Память сердца.
С чего начинается Родина?
C той песни, что пела нам мать.
С того, что в любых испытаниях
У нас никому не отнять.
А, может, она начинается...
Помните эту песню из легендарного сериала?
А действительно, с чего начинается Родина?
С картинки в твоём букваре?
А, может, она начинается с весенней запевки скворца?
Или всё же, со старой отцовской будёновки?
Вопрос интересный!
Да и ответов, наверное, не счесть.
Но что бы сейчас ни говорили двуногие «хамелеоны», а Родина у нас, была одна,
и никуда нам от этого не деться, только у каждого из нас, она начиналась по-
разному.
Я вот, честно говоря, весенней запевки скворца, совсем не помню.
Воробьи чирикали, спать не давали, а потом, куда-то, навсегда исчезали — это
было.
Будёновки в нашем доме, отродясь не водилось потому, что к тому времени,
когда мои родители начали носить головной убор, эта модель уже давно не
котировалась даже у самых неприхотливых рыцарей революции.
Время нашего отрочества, в том далёком далеке, казавшееся нам бесконечным,
вихрем пронеслось через юность и зрелый возраст, и незаметно просочилось в
другой век, и вот уже цветные картинки, правда не из букваря, а из раннего
детства всё чаще и чаще навещают меня.
Мои воспоминания о бытие, которое никоим образом не определяло
социалистическое сознание, начинаются с громоздких и неуклюжих двухэтажных
троллейбусов, ядовито - красного цвета, покататься на которых, мечтала
каждая московская малявка, независимо от пола.
Правда, и плата за проезд была немалой, кровь из носа, а нужно было
умудриться, за всю неделю, ни разу не нашкодить и... малявки за ценой не
стояли.
Мои воспоминания о детстве начинаются с теплого летнего вечера, среди тысяч
и тысяч нарядно одетых людей, собравшихся на Красной площади, в ожидании
салюта в честь 800-летия Москвы.
Со стадиона «Динамо», на который «...упрямо ехала вся Москва, позабыв о
дожде...»
С отчего дома, окруженного вишнёвым садом.
Много лет, по весне, половина Москвы ехалао на стадион, а другая половина
москвичей, ехала полюбоваться вишнёвым кольцом, так называли наш сад из
двадцати одного вишнёвого дерева, который в далёком 47 году, собственноручно
посадили мои родители.
Двадцать лет спустя, на их глазах, доблестные строители хрущёвских
пятиэтажек, по живому, рубили сад.
Жутким треском, стонали от боли, ничего не понимающие деревья и вся земля,
словно кровью, была залита алым соком, созревших плодов.

###

__Обязательные задания__
1 > Из скольких деревьев состоял сад, который в тексте «Память сердца» называют вишнёвым кольцом?
2 > Как короче пересказать абзац текста «Память сердца», начинающийся словами «Много лет, по весне», не потеряв его главных фактов?
3 > Верны ли по тексту «Память сердца» эти утверждения? Ответьте «да» или «нет» и приведите решающие слова текста в точности. (a) Будёновка хранилась в доме с давних времён. (b) На Красной площади ждали салюта в честь 800-летия Москвы. (c) Двухэтажные троллейбусы были синего цвета.

__Представленные данные__
###

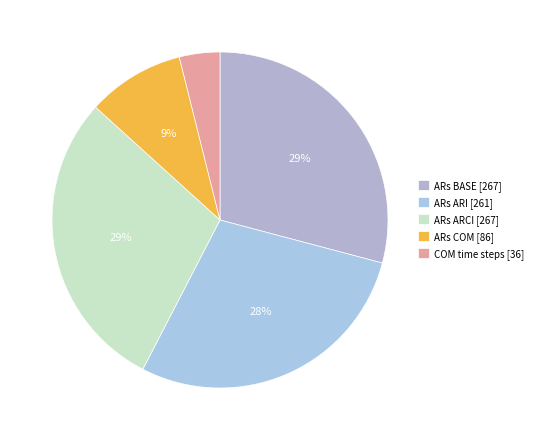

What portion of the pie excludes ARs ARCI?

70.9%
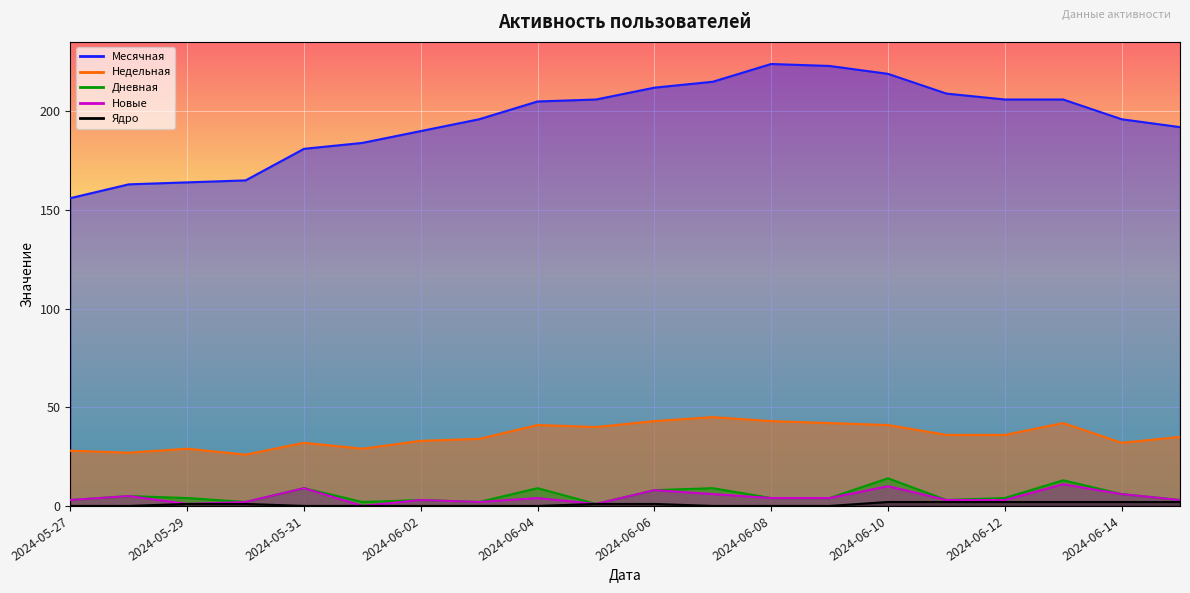

What is the difference between the maximum and second lowest values in the Недельная series?

18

###

__Ответы на задания__
1 > Из двадцати одного вишнёвого дерева.

2 > Много лет весной половина Москвы ехала на стадион, а другая половина — любоваться «вишнёвым кольцом». Так называли сад из двадцати одного вишнёвого дерева, который родители своими руками посадили в 47 году.

3 >
(a) Нет: «Будёновки в нашем доме, отродясь не водилось».
(b) Да: «в ожидании салюта в честь 800-летия Москвы».
(c) Нет: «ядовито - красного цвета».